**Information shown:**

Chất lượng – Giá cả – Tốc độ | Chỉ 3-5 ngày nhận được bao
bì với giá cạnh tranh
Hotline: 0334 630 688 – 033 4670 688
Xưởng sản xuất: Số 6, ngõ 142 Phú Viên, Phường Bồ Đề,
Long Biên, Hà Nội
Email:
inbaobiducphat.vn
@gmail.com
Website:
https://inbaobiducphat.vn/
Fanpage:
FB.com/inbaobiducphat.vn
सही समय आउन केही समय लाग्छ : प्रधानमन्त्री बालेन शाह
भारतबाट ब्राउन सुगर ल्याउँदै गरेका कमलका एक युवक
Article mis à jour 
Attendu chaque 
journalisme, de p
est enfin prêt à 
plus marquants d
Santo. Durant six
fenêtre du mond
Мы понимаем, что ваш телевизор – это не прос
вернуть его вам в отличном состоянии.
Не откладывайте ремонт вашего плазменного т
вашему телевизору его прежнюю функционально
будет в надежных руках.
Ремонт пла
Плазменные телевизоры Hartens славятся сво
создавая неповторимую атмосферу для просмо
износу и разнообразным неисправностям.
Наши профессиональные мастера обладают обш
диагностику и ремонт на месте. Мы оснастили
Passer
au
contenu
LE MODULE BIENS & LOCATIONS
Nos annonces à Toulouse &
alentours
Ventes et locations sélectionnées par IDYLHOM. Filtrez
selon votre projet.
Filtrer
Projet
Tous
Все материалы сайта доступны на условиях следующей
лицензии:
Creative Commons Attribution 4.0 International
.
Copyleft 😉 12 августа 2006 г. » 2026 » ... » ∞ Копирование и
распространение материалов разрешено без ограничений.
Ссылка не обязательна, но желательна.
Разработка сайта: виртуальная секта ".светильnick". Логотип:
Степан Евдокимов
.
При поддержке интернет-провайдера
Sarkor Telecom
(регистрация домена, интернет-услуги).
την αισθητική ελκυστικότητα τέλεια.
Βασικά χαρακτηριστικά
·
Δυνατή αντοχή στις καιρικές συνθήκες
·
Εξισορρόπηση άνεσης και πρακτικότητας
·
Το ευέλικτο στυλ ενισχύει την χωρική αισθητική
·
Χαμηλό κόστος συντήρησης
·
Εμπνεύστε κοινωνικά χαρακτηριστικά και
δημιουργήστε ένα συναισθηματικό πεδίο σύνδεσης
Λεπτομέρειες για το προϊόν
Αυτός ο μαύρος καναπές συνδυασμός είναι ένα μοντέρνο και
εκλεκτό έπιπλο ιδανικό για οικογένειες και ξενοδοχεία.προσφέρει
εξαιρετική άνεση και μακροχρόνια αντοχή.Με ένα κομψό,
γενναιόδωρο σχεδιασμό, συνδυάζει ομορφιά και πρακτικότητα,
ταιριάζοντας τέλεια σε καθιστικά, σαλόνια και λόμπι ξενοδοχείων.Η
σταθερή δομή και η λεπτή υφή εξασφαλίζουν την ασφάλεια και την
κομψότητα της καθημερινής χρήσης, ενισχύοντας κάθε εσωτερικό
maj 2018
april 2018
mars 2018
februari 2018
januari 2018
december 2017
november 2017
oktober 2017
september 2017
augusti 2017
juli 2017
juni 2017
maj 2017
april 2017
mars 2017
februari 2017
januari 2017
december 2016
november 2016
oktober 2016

**Exercise instructions:** Pull out the text of every row above and copy each line word for word, keeping the original order and line breaks.

**Answer to this problem:**
Chất lượng – Giá cả – Tốc độ | Chỉ 3-5 ngày nhận được bao
bì với giá cạnh tranh
Hotline: 0334 630 688 – 033 4670 688
Xưởng sản xuất: Số 6, ngõ 142 Phú Viên, Phường Bồ Đề,
Long Biên, Hà Nội
Email:
inbaobiducphat.vn
@gmail.com
Website:
https://inbaobiducphat.vn/
Fanpage:
FB.com/inbaobiducphat.vn
सही समय आउन केही समय लाग्छ : प्रधानमन्त्री बालेन शाह
भारतबाट ब्राउन सुगर ल्याउँदै गरेका कमलका एक युवक
Article mis à jour 
Attendu chaque 
journalisme, de p
est enfin prêt à 
plus marquants d
Santo. Durant six
fenêtre du mond
Мы понимаем, что ваш телевизор – это не прос
вернуть его вам в отличном состоянии.
Не откладывайте ремонт вашего плазменного т
вашему телевизору его прежнюю функционально
будет в надежных руках.
Ремонт пла
Плазменные телевизоры Hartens славятся сво
создавая неповторимую атмосферу для просмо
износу и разнообразным неисправностям.
Наши профессиональные мастера обладают обш
диагностику и ремонт на месте. Мы оснастили
Passer
au
contenu
LE MODULE BIENS & LOCATIONS
Nos annonces à Toulouse &
alentours
Ventes et locations sélectionnées par IDYLHOM. Filtrez
selon votre projet.
Filtrer
Projet
Tous
Все материалы сайта доступны на условиях следующей
лицензии:
Creative Commons Attribution 4.0 International
.
Copyleft 😉 12 августа 2006 г. » 2026 » ... » ∞ Копирование и
распространение материалов разрешено без ограничений.
Ссылка не обязательна, но желательна.
Разработка сайта: виртуальная секта ".светильnick". Логотип:
Степан Евдокимов
.
При поддержке интернет-провайдера
Sarkor Telecom
(регистрация домена, интернет-услуги).
την αισθητική ελκυστικότητα τέλεια.
Βασικά χαρακτηριστικά
·
Δυνατή αντοχή στις καιρικές συνθήκες
·
Εξισορρόπηση άνεσης και πρακτικότητας
·
Το ευέλικτο στυλ ενισχύει την χωρική αισθητική
·
Χαμηλό κόστος συντήρησης
·
Εμπνεύστε κοινωνικά χαρακτηριστικά και
δημιουργήστε ένα συναισθηματικό πεδίο σύνδεσης
Λεπτομέρειες για το προϊόν
Αυτός ο μαύρος καναπές συνδυασμός είναι ένα μοντέρνο και
εκλεκτό έπιπλο ιδανικό για οικογένειες και ξενοδοχεία.προσφέρει
εξαιρετική άνεση και μακροχρόνια αντοχή.Με ένα κομψό,
γενναιόδωρο σχεδιασμό, συνδυάζει ομορφιά και πρακτικότητα,
ταιριάζοντας τέλεια σε καθιστικά, σαλόνια και λόμπι ξενοδοχείων.Η
σταθερή δομή και η λεπτή υφή εξασφαλίζουν την ασφάλεια και την
κομψότητα της καθημερινής χρήσης, ενισχύοντας κάθε εσωτερικό
maj 2018
april 2018
mars 2018
februari 2018
januari 2018
december 2017
november 2017
oktober 2017
september 2017
augusti 2017
juli 2017
juni 2017
maj 2017
april 2017
mars 2017
februari 2017
januari 2017
december 2016
november 2016
oktober 2016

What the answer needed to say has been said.